── DATA TO USE ──

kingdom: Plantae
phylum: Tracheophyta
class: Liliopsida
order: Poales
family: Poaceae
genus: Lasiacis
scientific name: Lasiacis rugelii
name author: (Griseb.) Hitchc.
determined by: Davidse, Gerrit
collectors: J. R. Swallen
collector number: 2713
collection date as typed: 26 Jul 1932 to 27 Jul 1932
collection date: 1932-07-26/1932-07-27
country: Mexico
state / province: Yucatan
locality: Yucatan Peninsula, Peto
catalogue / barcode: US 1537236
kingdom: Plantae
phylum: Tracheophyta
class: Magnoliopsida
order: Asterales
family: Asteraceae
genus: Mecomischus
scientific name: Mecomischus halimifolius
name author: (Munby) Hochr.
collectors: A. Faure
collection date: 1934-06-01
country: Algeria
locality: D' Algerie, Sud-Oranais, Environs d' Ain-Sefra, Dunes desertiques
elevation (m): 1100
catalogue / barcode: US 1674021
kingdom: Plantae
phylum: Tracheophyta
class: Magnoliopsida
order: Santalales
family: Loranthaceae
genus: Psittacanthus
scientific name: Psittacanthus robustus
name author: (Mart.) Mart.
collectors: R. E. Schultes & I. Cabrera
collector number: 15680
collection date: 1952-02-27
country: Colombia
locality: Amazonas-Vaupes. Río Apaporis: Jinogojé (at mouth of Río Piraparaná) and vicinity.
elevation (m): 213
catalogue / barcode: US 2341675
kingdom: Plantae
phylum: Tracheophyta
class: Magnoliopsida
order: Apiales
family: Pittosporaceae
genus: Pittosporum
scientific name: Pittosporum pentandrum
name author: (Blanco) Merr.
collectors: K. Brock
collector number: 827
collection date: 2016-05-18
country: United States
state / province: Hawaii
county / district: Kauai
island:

───

__THE TASK__
Render every line of the records above as a Markdown table with the columns "Row" and "Line", numbering each row and leaving out blank lines.

__EXERCISE RESPONSE__
| Row | Line |
|---|---|
| 1 | kingdom: Plantae |
| 2 | phylum: Tracheophyta |
| 3 | class: Liliopsida |
| 4 | order: Poales |
| 5 | family: Poaceae |
| 6 | genus: Lasiacis |
| 7 | scientific name: Lasiacis rugelii |
| 8 | name author: (Griseb.) Hitchc. |
| 9 | determined by: Davidse, Gerrit |
| 10 | collectors: J. R. Swallen |
| 11 | collector number: 2713 |
| 12 | collection date as typed: 26 Jul 1932 to 27 Jul 1932 |
| 13 | collection date: 1932-07-26/1932-07-27 |
| 14 | country: Mexico |
| 15 | state / province: Yucatan |
| 16 | locality: Yucatan Peninsula, Peto |
| 17 | catalogue / barcode: US 1537236 |
| 18 | kingdom: Plantae |
| 19 | phylum: Tracheophyta |
| 20 | class: Magnoliopsida |
| 21 | order: Asterales |
| 22 | family: Asteraceae |
| 23 | genus: Mecomischus |
| 24 | scientific name: Mecomischus halimifolius |
| 25 | name author: (Munby) Hochr. |
| 26 | collectors: A. Faure |
| 27 | collection date: 1934-06-01 |
| 28 | country: Algeria |
| 29 | locality: D' Algerie, Sud-Oranais, Environs d' Ain-Sefra, Dunes desertiques |
| 30 | elevation (m): 1100 |
| 31 | catalogue / barcode: US 1674021 |
| 32 | kingdom: Plantae |
| 33 | phylum: Tracheophyta |
| 34 | class: Magnoliopsida |
| 35 | order: Santalales |
| 36 | family: Loranthaceae |
| 37 | genus: Psittacanthus |
| 38 | scientific name: Psittacanthus robustus |
| 39 | name author: (Mart.) Mart. |
| 40 | collectors: R. E. Schultes & I. Cabrera |
| 41 | collector number: 15680 |
| 42 | collection date: 1952-02-27 |
| 43 | country: Colombia |
| 44 | locality: Amazonas-Vaupes. Río Apaporis: Jinogojé (at mouth of Río Piraparaná) and vicinity. |
| 45 | elevation (m): 213 |
| 46 | catalogue / barcode: US 2341675 |
| 47 | kingdom: Plantae |
| 48 | phylum: Tracheophyta |
| 49 | class: Magnoliopsida |
| 50 | order: Apiales |
| 51 | family: Pittosporaceae |
| 52 | genus: Pittosporum |
| 53 | scientific name: Pittosporum pentandrum |
| 54 | name author: (Blanco) Merr. |
| 55 | collectors: K. Brock |
| 56 | collector number: 827 |
| 57 | collection date: 2016-05-18 |
| 58 | country: United States |
| 59 | state / province: Hawaii |
| 60 | county / district: Kauai |
| 61 | island: |